Nope, got one of the old Highlands. I just use a cookie sheet over the firebox opening when burning hickory wood and it keeps the temps down to about 240-260 across the pit. Cheap fix and not perfect but it works


----------



## gr0uch0 (Mar 8, 2017)

comer4tide said:


> Nope, got one of the old Highlands. I just use a cookie sheet over the firebox opening when burning hickory wood and it keeps the temps down to about 240-260 across the pit. Cheap fix and not perfect but it works


When you say "old Highland", are you referring to pre-1998 when Davidsons were making the considerably higher quality units that held heat extremely well, vs. the post-'98 Charbroil COS?  If so, there's a huge difference in the Davidsons vs. CharBroil, and you're right:  those rigs were tanks and keeping heat was never a concern.

The "new RF" that CharBroil is marketing is merely that:  there's no need for RF on a unit this size.  RF is a solid piece (usually quarter-inch) welded into place--it doesn't have tuning plates which can be moved around, as it defeats the entire concept of RF.  It's a gimmick that is unnecessary in this category.  There's no need for RF until you get to about a 5' CC.


----------



## comer4tide (Mar 8, 2017)

I have also found that the coal basket doesnt get my cooker hot enough. Yes they will last longer but it just doesnt get hot so the basket to me is worthless.

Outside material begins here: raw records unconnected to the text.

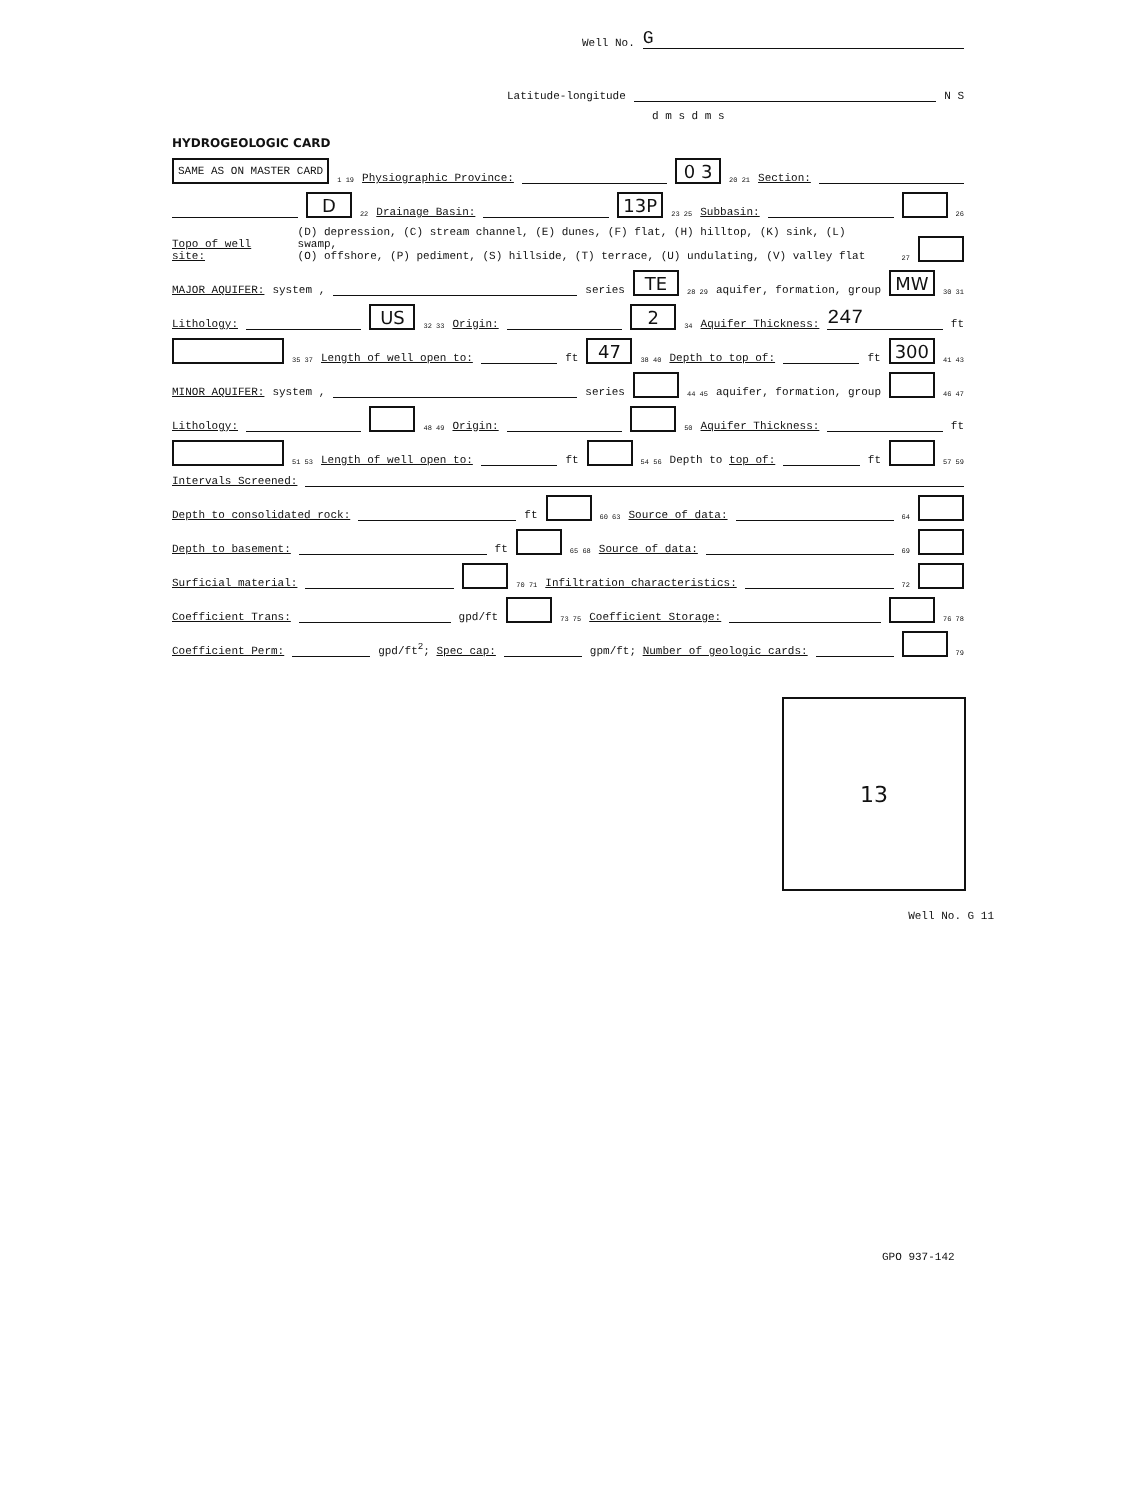Well No. G
Latitude-longitude N S
d m s d m s
HYDROGEOLOGIC CARD
SAME AS ON MASTER CARD 1 19 Physiographic Province: 0 3 20 21 Section:
D 22 Drainage Basin: 13P 23 25 Subbasin: 26
Topo of well site:
(D) depression, (C) stream channel, (E) dunes, (F) flat, (H) hilltop, (K) sink, (L) swamp,
(O) offshore, (P) pediment, (S) hillside, (T) terrace, (U) undulating, (V) valley flat
27
MAJOR AQUIFER: system , series TE 28 29 aquifer, formation, group MW 30 31
Lithology: US 32 33 Origin: 2 34 Aquifer Thickness: 247 ft
35 37 Length of well open to: ft 47 38 40 Depth to top of: ft 300 41 43
MINOR AQUIFER: system , series 44 45 aquifer, formation, group 46 47
Lithology: 48 49 Origin: 50 Aquifer Thickness: ft
51 53 Length of well open to: ft 54 56 Depth to top of: ft 57 59
Intervals Screened:
Depth to consolidated rock: ft 60 63 Source of data: 64
Depth to basement: ft 65 68 Source of data: 69
Surficial material: 70 71 Infiltration characteristics: 72
Coefficient Trans: gpd/ft 73 75 Coefficient Storage: 76 78
Coefficient Perm: gpd/ft<sup>2</sup>; Spec cap: gpm/ft; Number of geologic cards: 79
13
Well No. G 11
GPO 937-142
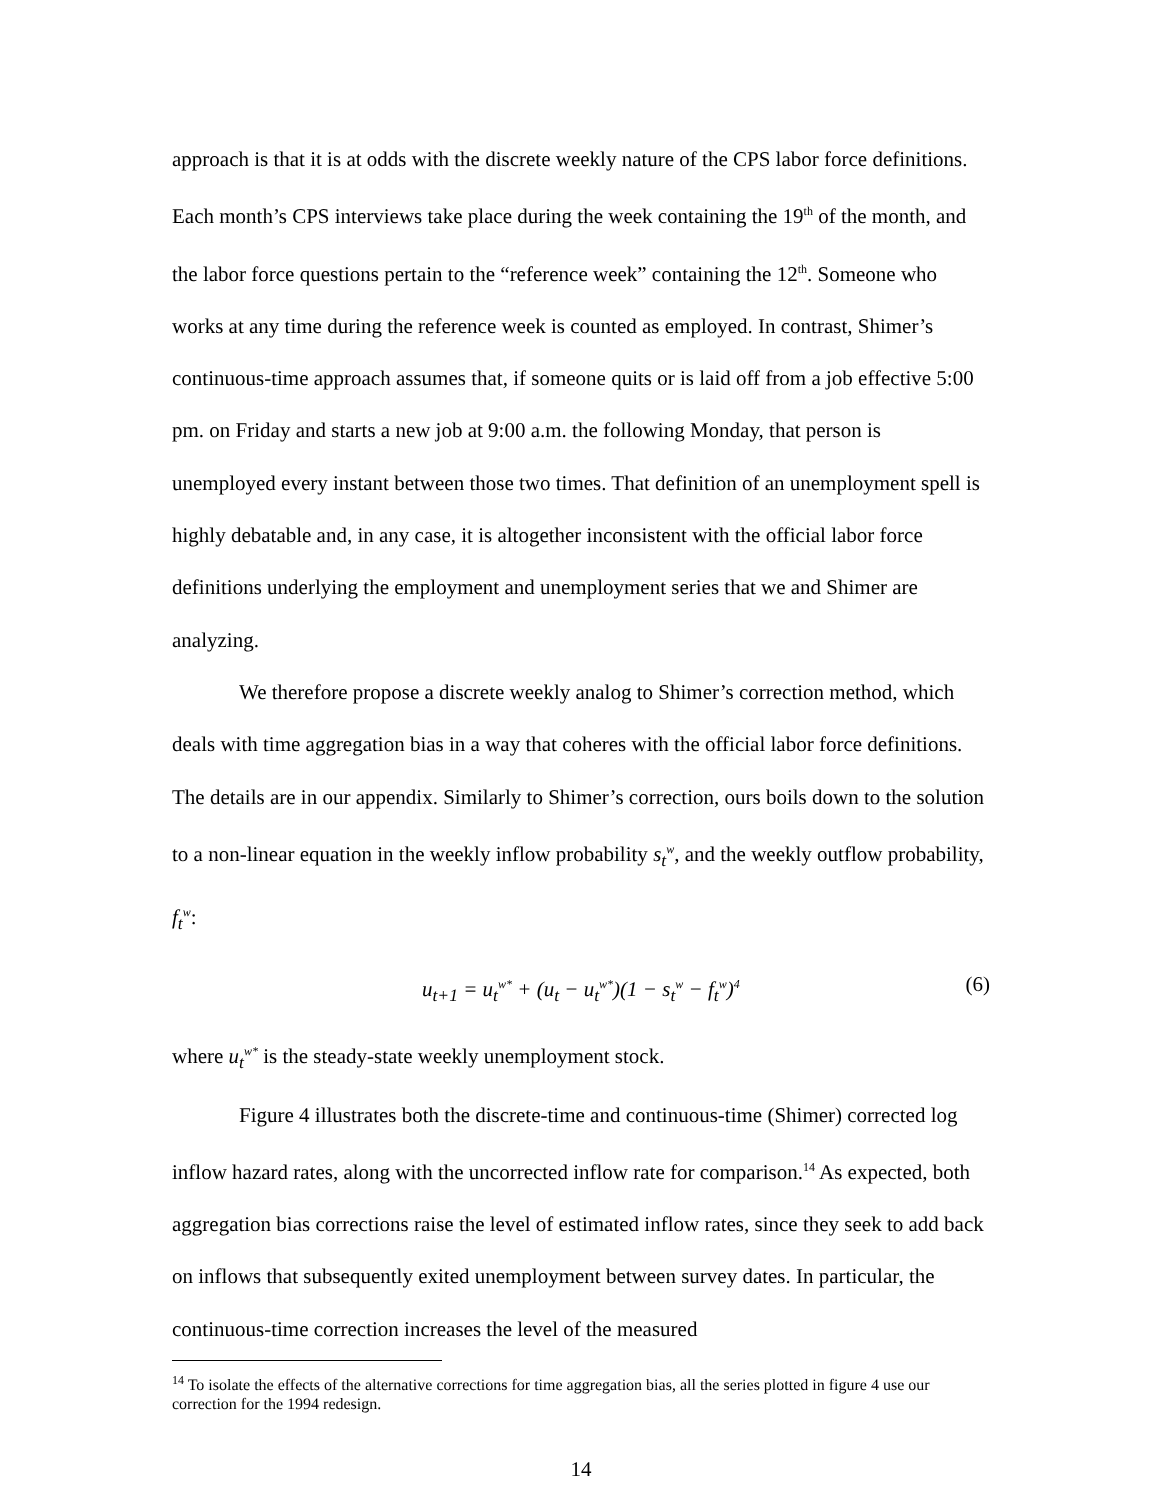approach is that it is at odds with the discrete weekly nature of the CPS labor force definitions. Each month’s CPS interviews take place during the week containing the 19<sup>th</sup> of the month, and the labor force questions pertain to the “reference week” containing the 12<sup>th</sup>. Someone who works at any time during the reference week is counted as employed. In contrast, Shimer’s continuous-time approach assumes that, if someone quits or is laid off from a job effective 5:00 pm. on Friday and starts a new job at 9:00 a.m. the following Monday, that person is unemployed every instant between those two times. That definition of an unemployment spell is highly debatable and, in any case, it is altogether inconsistent with the official labor force definitions underlying the employment and unemployment series that we and Shimer are analyzing.
We therefore propose a discrete weekly analog to Shimer’s correction method, which deals with time aggregation bias in a way that coheres with the official labor force definitions. The details are in our appendix. Similarly to Shimer’s correction, ours boils down to the solution to a non-linear equation in the weekly inflow probability s<sub>t</sub><sup>w</sup>, and the weekly outflow probability, f<sub>t</sub><sup>w</sup>:
u<sub>t+1</sub> = u<sub>t</sub><sup>w*</sup> + (u<sub>t</sub> − u<sub>t</sub><sup>w*</sup>)(1 − s<sub>t</sub><sup>w</sup> − f<sub>t</sub><sup>w</sup>)<sup>4</sup> (6)
where u<sub>t</sub><sup>w*</sup> is the steady-state weekly unemployment stock.
Figure 4 illustrates both the discrete-time and continuous-time (Shimer) corrected log inflow hazard rates, along with the uncorrected inflow rate for comparison.<sup>14</sup> As expected, both aggregation bias corrections raise the level of estimated inflow rates, since they seek to add back on inflows that subsequently exited unemployment between survey dates. In particular, the continuous-time correction increases the level of the measured
<sup>14</sup> To isolate the effects of the alternative corrections for time aggregation bias, all the series plotted in figure 4 use our correction for the 1994 redesign.
14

I have never been a big fan of RF anyways, some guys swear by it tho, just not worth the extra $$$$ to me


----------



## gr0uch0 (Mar 8, 2017)

In this category, give me Old Country (who carries a lifetime warranty) or Horizon.  Companies who build rigs to last and will stand behind their products, not those with 1-2 yr. warranty and inferior materials/craftsmanship.


----------